Well, it took a good long time, but after more than a year of gleefully picking apart the rumors coming out around Episode VII, I finally had to make a judgment call. A couple weeks ago, Making Star Wars ran a spy report detailed what they claimed was the film’s “I am your father” moment. I’m not linking directly to it, but it should be easy enough to track down if you desire. As I’ve explained before, my standard operating procedure is to immediately assume all rumors are bullshit, simply because of the thousand mitigating factors between what someone says online and what’s actually going to appear in the finished film fourteen months from now. Even if you assume the rumor reports are coming from people who genuinely believe them, there are just too many variables in play to hang your hat on anything not released officially by Lucasfilm (or, in other words, pretty much anything at all).
But the whole “I am your father” thing gave me pause. Despite not seeing the Star Wars films as a child, one of the exceedingly few things I knew before I finally did see them—and to put this in perspective, I can distinctly remember a time when I thought Harrison Ford played Luke Skywalker—was that Darth Vader was Luke’s father. It’s almost impossible to exist in modern western society and not know that, even if you don’t have an iota of context for that information.
So despite the fact that I promptly fell in love with the franchise anyway, I didn’t get to truly experience one of its defining moments. I’ve always said that if I had one wish, it wouldn’t be for money or power, it would be to go back in time and see The Empire Strikes Back the way that lucky first generation did; to discover just how blown away I would have been by it.
On the one hand, when a story has a genuine twist like that, preserving the experience is of paramount importance to me. But on the other hand, when I read this landmark piece about “anti-spoiler paranoia” by ex-AV Club editor Todd VanDerWerff a few months back, I pretty much agreed with it. The gist of VanDerWerff’s point was that plot is but a tiny piece of what makes up great art, and to view a work as substantial as Breaking Bad, to use his example, as being “ruined” if you happen to know what happens in the final thirty seconds of it is to do a serious disservice to that work, and perhaps just as importantly, to stifle the discourse the work might otherwise generate.

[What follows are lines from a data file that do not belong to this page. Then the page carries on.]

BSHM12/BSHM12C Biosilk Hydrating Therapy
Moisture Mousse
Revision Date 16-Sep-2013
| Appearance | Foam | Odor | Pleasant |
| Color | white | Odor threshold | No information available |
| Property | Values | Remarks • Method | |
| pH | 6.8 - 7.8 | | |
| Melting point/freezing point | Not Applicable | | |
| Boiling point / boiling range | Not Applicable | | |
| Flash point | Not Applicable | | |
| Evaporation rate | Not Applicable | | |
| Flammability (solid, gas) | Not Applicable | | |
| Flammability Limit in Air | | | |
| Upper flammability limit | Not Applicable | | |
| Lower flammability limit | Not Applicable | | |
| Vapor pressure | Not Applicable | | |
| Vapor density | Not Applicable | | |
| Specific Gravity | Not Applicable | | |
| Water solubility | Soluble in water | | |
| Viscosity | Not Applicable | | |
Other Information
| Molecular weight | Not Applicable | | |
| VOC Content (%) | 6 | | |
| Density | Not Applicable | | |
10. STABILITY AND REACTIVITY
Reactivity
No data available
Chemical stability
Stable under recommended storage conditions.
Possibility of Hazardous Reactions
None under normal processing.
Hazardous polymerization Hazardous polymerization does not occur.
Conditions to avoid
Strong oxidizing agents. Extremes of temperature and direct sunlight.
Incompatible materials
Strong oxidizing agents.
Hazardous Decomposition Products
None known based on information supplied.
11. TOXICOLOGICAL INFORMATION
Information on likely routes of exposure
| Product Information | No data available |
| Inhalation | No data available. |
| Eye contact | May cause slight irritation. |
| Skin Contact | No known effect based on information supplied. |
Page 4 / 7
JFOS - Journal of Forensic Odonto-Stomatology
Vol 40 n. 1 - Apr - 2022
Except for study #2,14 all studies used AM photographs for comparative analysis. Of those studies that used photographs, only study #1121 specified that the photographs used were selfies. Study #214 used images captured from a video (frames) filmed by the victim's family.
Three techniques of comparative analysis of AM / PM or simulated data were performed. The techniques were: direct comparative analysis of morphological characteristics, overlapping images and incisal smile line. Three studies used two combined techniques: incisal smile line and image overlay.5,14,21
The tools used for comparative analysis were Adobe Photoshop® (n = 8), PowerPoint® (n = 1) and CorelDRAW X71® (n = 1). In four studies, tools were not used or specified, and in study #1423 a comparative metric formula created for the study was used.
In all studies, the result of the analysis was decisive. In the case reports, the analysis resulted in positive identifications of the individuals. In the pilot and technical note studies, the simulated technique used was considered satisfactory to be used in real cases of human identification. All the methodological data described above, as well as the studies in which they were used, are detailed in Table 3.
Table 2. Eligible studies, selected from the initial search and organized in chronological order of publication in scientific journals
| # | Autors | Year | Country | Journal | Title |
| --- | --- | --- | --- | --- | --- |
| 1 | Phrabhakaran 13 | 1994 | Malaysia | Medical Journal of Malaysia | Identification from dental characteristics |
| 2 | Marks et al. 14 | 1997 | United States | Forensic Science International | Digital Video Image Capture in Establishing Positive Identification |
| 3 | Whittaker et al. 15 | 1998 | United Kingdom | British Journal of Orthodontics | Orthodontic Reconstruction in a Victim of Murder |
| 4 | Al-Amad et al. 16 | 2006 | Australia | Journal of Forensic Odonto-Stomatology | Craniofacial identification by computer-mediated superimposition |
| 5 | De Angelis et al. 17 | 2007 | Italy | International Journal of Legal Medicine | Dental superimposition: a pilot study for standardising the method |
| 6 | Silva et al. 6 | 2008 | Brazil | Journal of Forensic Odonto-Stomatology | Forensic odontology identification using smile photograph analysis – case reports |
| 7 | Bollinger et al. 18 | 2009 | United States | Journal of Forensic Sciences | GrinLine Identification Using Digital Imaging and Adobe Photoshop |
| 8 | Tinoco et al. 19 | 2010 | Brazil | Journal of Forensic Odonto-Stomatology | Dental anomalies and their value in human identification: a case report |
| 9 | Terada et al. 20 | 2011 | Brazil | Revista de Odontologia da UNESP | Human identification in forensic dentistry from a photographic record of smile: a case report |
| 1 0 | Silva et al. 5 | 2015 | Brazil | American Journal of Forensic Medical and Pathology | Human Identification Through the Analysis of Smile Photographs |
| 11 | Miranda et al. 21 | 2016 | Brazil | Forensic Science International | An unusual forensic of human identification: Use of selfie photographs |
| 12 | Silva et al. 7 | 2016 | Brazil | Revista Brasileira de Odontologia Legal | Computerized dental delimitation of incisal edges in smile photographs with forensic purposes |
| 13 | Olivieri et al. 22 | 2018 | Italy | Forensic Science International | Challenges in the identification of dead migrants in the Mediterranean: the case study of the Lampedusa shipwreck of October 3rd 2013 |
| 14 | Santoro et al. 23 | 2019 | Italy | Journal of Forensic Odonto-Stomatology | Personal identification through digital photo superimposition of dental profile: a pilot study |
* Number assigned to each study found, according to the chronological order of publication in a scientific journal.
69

So, to make a long story short, for the first time, I’ve chosen to deliberately avoid a piece of alleged Episode VII plot information. Other pieces may follow; it’s just impossible to know at this point. But I thought this would be a good opportunity to carve out a little space for those of us who don’t flee in terror from every Episode VII news item—you know, that friend of yours who yelled at you for showing them that first black-and-white cast photo—but also respect the sanctity of a well-earned surprise now and then. So having said all that, here is what I believe does and does not constitute a spoiler:
- Darth Maul kills Qui-Gon
- Order 66
- Palpatine defeats Yoda
- Vader kills Obi-Wan
- Vader is Luke’s father
- Vader kills the Emperor
I’m sure this particular list could be debated until the end of time, but in my opinion, these are the things that a person with no foreknowledge probably wouldn’t expect to happen during the course of the six existing films—or at least would be caught off-guard by (I debated adding “Sidious is Palpatine” to the list, but c’mon). Notice what’s not on there? Both Death Stars, Maul’s death, Dooku’s death, Tarkin’s death, and Anakin’s fall, to name a few. Even Anakin’s fall—or, say, Lando’s betrayal at Cloud City—is, despite being surprising to the characters, telegraphed clearly enough that a moviegoer of average intelligence would at the very least have a hint that something was wrong here.
You’re meant to feel uneasy about Cloud City, even if you can’t tell exactly what’s coming. You’re meant to sense that Anakin is drifting off the reservation, whether or not you realize Palpatine’s true motives. So to me, knowing those particular details going into their respective films isn’t the end of the world. Likewise, despite being one of the greatest pulse-pounding climaxes in movie history, everyone knows, I think, at some innate archetypal level, that Luke is going to blow up the Death Star—because that’s how these stories work.
So I guess what I’m saying is, a spoiler to me is something that goes against what you feel is going to happen. It’s not about plot details, it’s about a sudden shift in the dramatic weight of the story. And if I can manage to avoid those, “so-and-so goes to Planet X and fights Robot Y” doesn’t bother me. It’s Star Wars; that’s how it works.